RECORD EXTRACTS
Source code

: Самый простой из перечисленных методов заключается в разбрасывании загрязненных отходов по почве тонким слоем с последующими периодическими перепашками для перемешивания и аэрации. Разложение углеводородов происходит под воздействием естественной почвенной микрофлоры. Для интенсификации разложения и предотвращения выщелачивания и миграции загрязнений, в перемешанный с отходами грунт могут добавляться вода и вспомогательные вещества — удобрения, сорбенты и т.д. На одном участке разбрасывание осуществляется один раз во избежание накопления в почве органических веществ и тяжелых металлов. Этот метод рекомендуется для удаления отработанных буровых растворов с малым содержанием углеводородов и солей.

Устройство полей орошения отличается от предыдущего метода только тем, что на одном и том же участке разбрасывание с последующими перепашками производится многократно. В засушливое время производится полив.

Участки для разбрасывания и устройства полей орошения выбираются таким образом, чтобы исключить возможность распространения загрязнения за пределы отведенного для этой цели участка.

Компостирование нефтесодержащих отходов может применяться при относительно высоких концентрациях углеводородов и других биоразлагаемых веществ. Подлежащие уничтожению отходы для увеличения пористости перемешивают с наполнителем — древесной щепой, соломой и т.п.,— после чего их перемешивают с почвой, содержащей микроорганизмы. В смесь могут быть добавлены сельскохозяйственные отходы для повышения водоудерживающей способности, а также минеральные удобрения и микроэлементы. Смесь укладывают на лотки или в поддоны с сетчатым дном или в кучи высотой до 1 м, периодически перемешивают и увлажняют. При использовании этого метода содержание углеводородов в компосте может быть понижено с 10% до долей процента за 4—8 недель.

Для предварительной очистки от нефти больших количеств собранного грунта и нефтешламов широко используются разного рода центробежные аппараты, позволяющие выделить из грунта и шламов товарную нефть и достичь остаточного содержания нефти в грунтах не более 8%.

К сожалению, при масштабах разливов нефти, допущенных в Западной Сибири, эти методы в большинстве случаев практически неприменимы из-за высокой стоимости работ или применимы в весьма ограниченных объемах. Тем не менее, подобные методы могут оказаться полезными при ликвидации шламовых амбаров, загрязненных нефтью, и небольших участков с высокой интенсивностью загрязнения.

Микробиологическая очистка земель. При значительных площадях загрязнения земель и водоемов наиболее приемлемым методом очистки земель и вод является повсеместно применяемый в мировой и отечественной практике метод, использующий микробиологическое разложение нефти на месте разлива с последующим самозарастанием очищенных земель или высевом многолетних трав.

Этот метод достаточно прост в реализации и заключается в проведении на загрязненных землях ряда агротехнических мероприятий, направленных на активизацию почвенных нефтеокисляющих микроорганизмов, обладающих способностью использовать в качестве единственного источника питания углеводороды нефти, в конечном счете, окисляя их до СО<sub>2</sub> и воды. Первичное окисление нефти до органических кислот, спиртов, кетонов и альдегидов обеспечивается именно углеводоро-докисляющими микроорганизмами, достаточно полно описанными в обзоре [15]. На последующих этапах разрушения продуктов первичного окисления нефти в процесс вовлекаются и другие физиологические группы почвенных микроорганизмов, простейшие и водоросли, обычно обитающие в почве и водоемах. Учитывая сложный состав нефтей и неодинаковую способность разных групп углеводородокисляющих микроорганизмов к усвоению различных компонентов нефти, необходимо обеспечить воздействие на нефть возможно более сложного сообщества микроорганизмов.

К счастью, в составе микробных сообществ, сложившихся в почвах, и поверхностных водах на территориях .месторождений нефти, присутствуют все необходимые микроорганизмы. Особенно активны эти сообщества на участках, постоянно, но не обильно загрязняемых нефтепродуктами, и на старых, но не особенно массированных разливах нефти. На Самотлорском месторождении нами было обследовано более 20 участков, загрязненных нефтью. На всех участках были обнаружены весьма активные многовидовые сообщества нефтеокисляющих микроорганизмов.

WHAT IS NEEDED
Please give an exact copy of the entries above, from the line with "Компостирование нефтесодержащих отходов" down to the line with "К сожалению, при", inclusive, and nothing else.

ANSWER SPACE
Компостирование нефтесодержащих отходов может применяться при относительно высоких концентрациях углеводородов и других биоразлагаемых веществ. Подлежащие уничтожению отходы для увеличения пористости перемешивают с наполнителем — древесной щепой, соломой и т.п.,— после чего их перемешивают с почвой, содержащей микроорганизмы. В смесь могут быть добавлены сельскохозяйственные отходы для повышения водоудерживающей способности, а также минеральные удобрения и микроэлементы. Смесь укладывают на лотки или в поддоны с сетчатым дном или в кучи высотой до 1 м, периодически перемешивают и увлажняют. При использовании этого метода содержание углеводородов в компосте может быть понижено с 10% до долей процента за 4—8 недель.

Для предварительной очистки от нефти больших количеств собранного грунта и нефтешламов широко используются разного рода центробежные аппараты, позволяющие выделить из грунта и шламов товарную нефть и достичь остаточного содержания нефти в грунтах не более 8%.

К сожалению, при масштабах разливов нефти, допущенных в Западной Сибири, эти методы в большинстве случаев практически неприменимы из-за высокой стоимости работ или применимы в весьма ограниченных объемах. Тем не менее, подобные методы могут оказаться полезными при ликвидации шламовых амбаров, загрязненных нефтью, и небольших участков с высокой интенсивностью загрязнения.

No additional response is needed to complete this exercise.